Any repurposed generic will always be vulnerable to the criticism that an effect shown against a new condition is not because of direct action against the condition, but because its already-known mechanism of action is helping some subset of patients do better against a new challenge.
Asymmetrically, this is not something that can be levied against a new proprietary drug, since it doesn’t have such any previously known area of application. The “But it’s horse dewormer!” meme can’t really grab people’s attention the same way.

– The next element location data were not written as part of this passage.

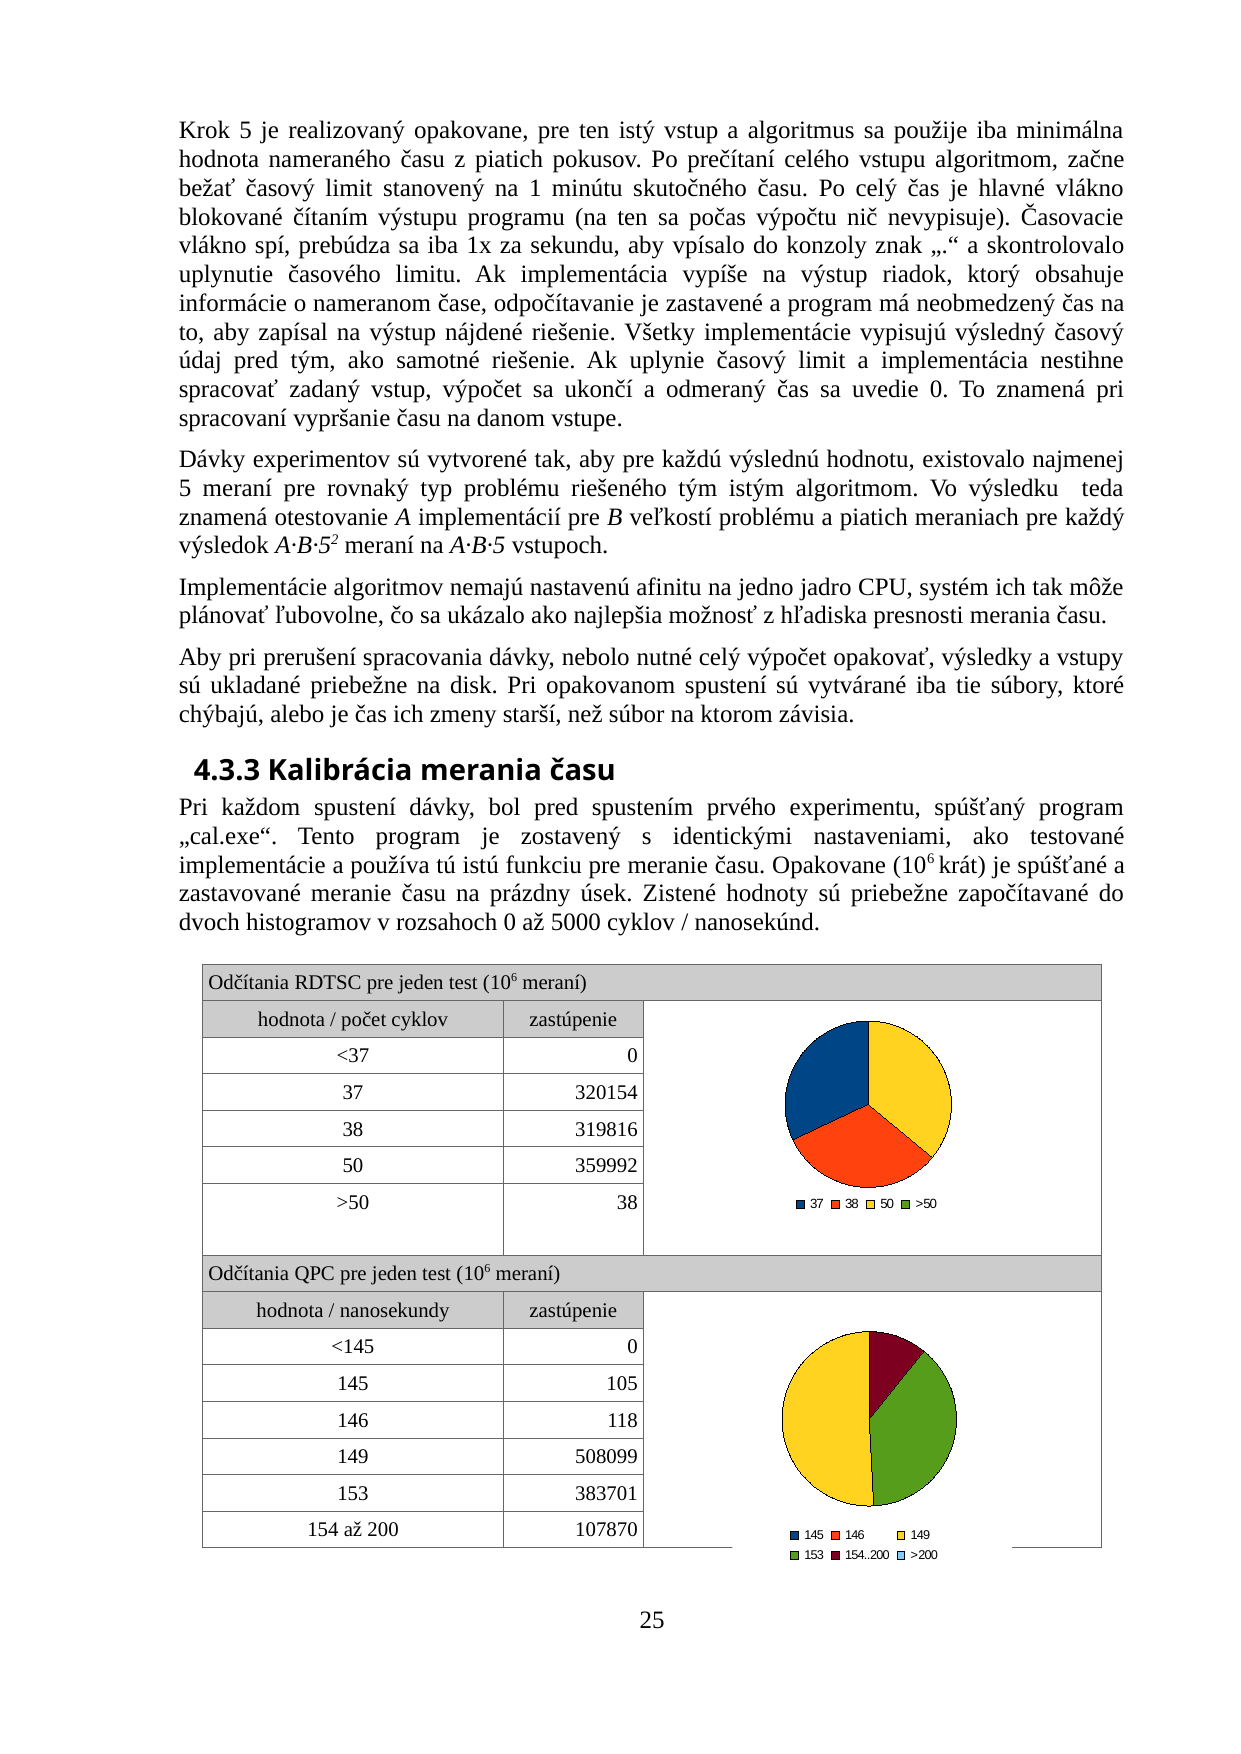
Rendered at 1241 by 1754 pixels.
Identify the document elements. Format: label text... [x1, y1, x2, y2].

table_cell 118 [504, 1402, 643, 1437]
table_cell [644, 1292, 1101, 1547]
table_cell 37 [203, 1074, 503, 1110]
table_cell 38 [504, 1184, 643, 1254]
table_cell 383701 [504, 1475, 643, 1511]
table_cell hodnota / nanosekundy [203, 1292, 503, 1328]
table_cell <145 [203, 1329, 503, 1364]
table_cell 0 [504, 1038, 643, 1073]
table_cell 146 [203, 1402, 503, 1437]
table_cell 105 [504, 1365, 643, 1401]
table_cell zastúpenie [504, 1001, 643, 1037]
table_cell hodnota / počet cyklov [203, 1001, 503, 1037]
subtitle Kalibrácia merania času [193, 749, 1125, 789]
table_cell 145 [203, 1365, 503, 1401]
table_cell >50 [203, 1184, 503, 1254]
table_cell 50 [203, 1147, 503, 1183]
table_cell 320154 [504, 1074, 643, 1110]
table_cell 38 [203, 1111, 503, 1146]
table_cell Odčítania QPC pre jeden test (106 meraní) [203, 1256, 1101, 1291]
table_cell 107870 [504, 1512, 643, 1547]
table_cell [644, 1001, 1101, 1254]
text Aby pri prerušení spracovania dávky, nebolo nutné celý výpočet opakovať, výsledky a vstupy sú ukladané priebežne na disk. Pri opakovanom spustení sú vytvárané iba tie súbory, ktoré chýbajú, alebo je čas ich zmeny starší, než súbor na ktorom závisia. [178, 642, 1125, 728]
table_header Odčítania RDTSC pre jeden test (106 meraní) [203, 965, 1101, 1000]
table_cell 153 [203, 1475, 503, 1511]
table_cell 154 až 200 [203, 1512, 503, 1547]
table_cell 319816 [504, 1111, 643, 1146]
text Pri každom spustení dávky, bol pred spustením prvého experimentu, spúšťaný program „cal.exe“. Tento program je zostavený s identickými nastaveniami, ako testované implementácie a používa tú istú funkciu pre meranie času. Opakovane (106 krát) je spúšťané a zastavované meranie času na prázdny úsek. Zistené hodnoty sú priebežne započítavané do dvoch histogramov v rozsahoch 0 až 5000 cyklov / nanosekúnd. [178, 792, 1125, 936]
table_cell 0 [504, 1329, 643, 1364]
table_cell 508099 [504, 1439, 643, 1474]
text Dávky experimentov sú vytvorené tak, aby pre každú výslednú hodnotu, existovalo najmenej 5 meraní pre rovnaký typ problému riešeného tým istým algoritmom. Vo výsledku teda znamená otestovanie A implementácií pre B veľkostí problému a piatich meraniach pre každý výsledok A·B·52 meraní na A·B·5 vstupoch. [178, 444, 1125, 559]
table_cell 359992 [504, 1147, 643, 1183]
table_cell 149 [203, 1439, 503, 1474]
table_cell <37 [203, 1038, 503, 1073]
text Implementácie algoritmov nemajú nastavenú afinitu na jedno jadro CPU, systém ich tak môže plánovať ľubovolne, čo sa ukázalo ako najlepšia možnosť z hľadiska presnosti merania času. [178, 572, 1125, 629]
text Krok 5 je realizovaný opakovane, pre ten istý vstup a algoritmus sa použije iba minimálna hodnota nameraného času z piatich pokusov. Po prečítaní celého vstupu algoritmom, začne bežať časový limit stanovený na 1 minútu skutočného času. Po celý čas je hlavné vlákno blokované čítaním výstupu programu (na ten sa počas výpočtu nič nevypisuje). Časovacie vlákno spí, prebúdza sa iba 1x za sekundu, aby vpísalo do konzoly znak „.“ a skontrolovalo uplynutie časového limitu. Ak implementácia vypíše na výstup riadok, ktorý obsahuje informácie o nameranom čase, odpočítavanie je zastavené a program má neobmedzený čas na to, aby zapísal na výstup nájdené riešenie. Všetky implementácie vypisujú výsledný časový údaj pred tým, ako samotné riešenie. Ak uplynie časový limit a implementácia nestihne spracovať zadaný vstup, výpočet sa ukončí a odmeraný čas sa uvedie 0. To znamená pri spracovaní vypršanie času na danom vstupe. [178, 116, 1125, 432]
table_cell zastúpenie [504, 1292, 643, 1328]
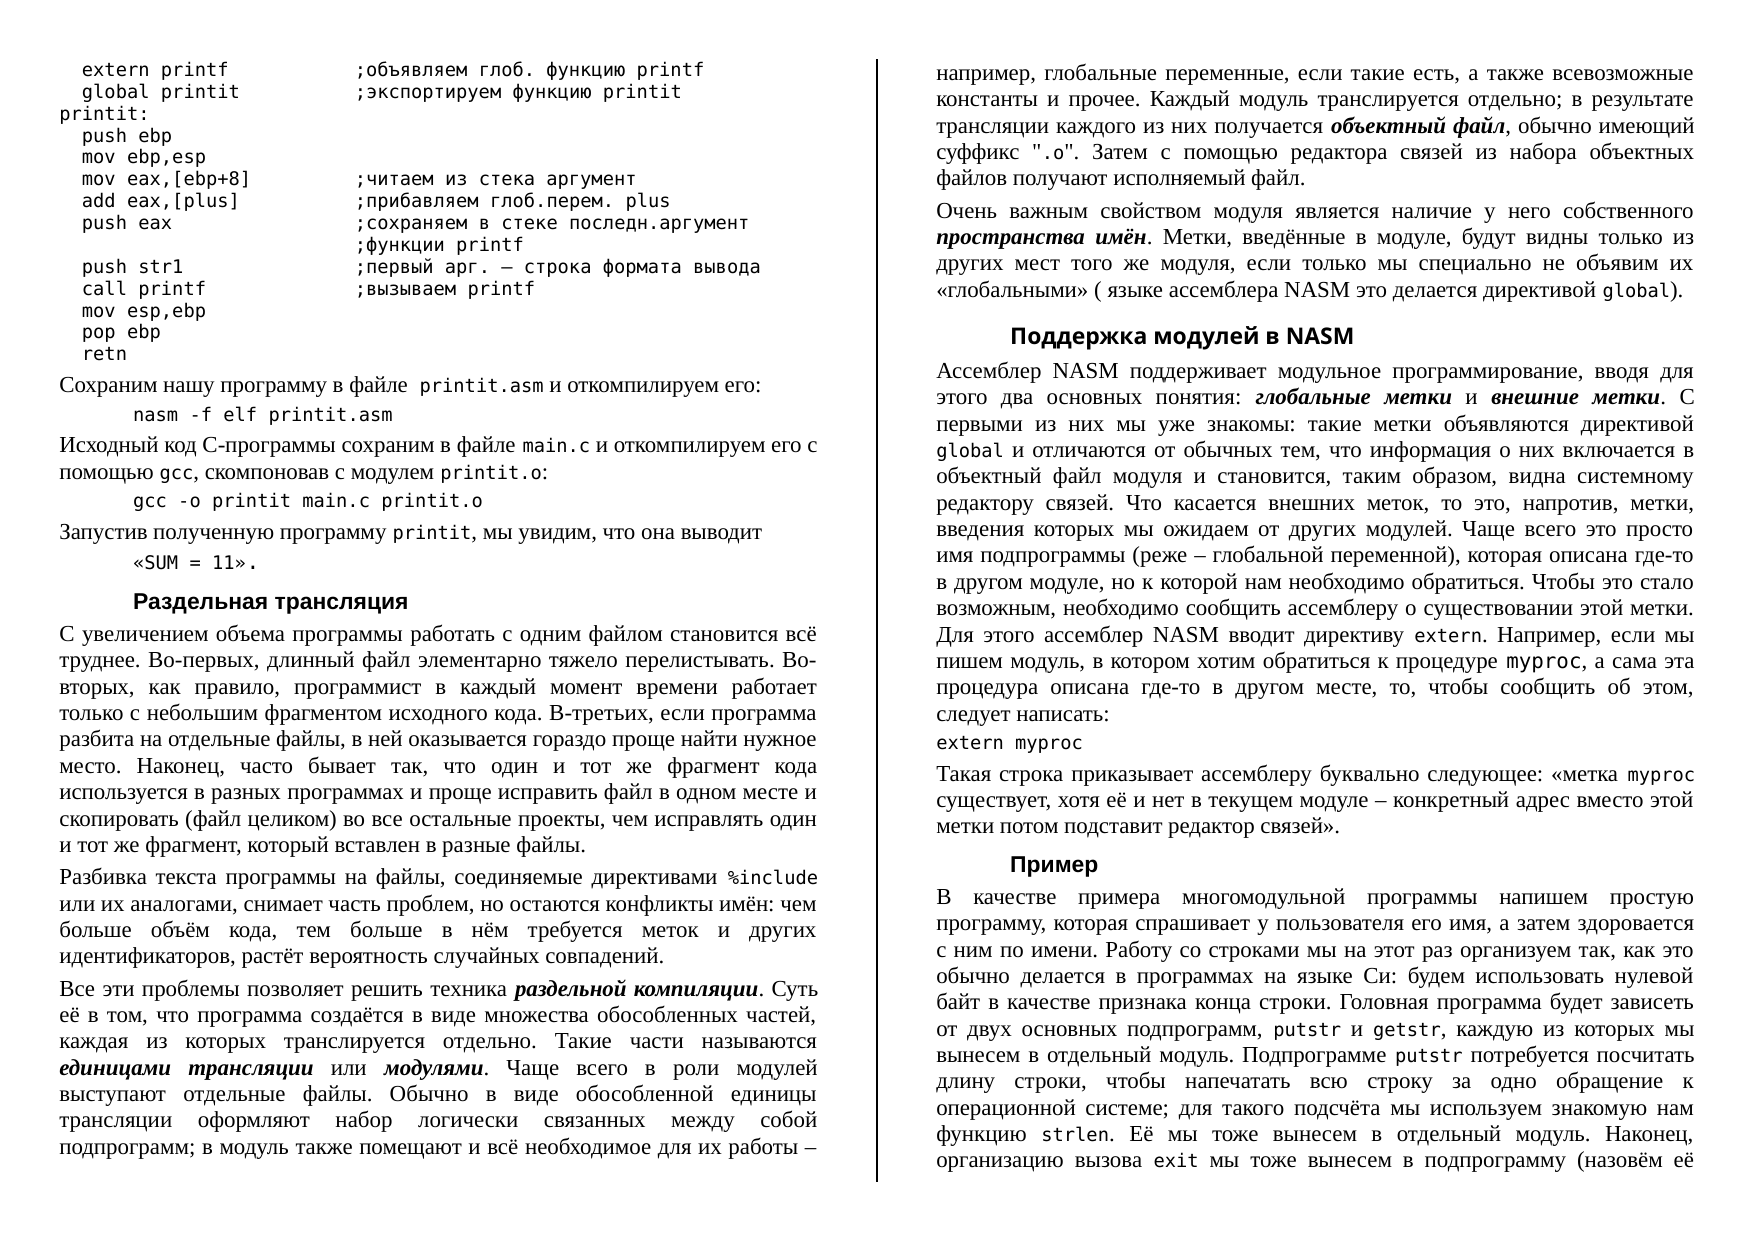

What interests to me is to develop a uniform methodology that can be used to test all these three hypotheses with minimal room for parametric manipulation. In fact, perhaps it can be tried on all repurposed drugs in the c19early catalog. Of the 47 treatments, more than half are likely repurposed. If one of the correlations is substantially stronger than the other ones, then maybe, indeed, there’s something there to be investigated.
But regardless of results, we need to establish a baseline under which such correlations should not be elevated to public consciousness. As we know now, they are extremely likely to be turned into memes, regardless of the strength of the underlying case.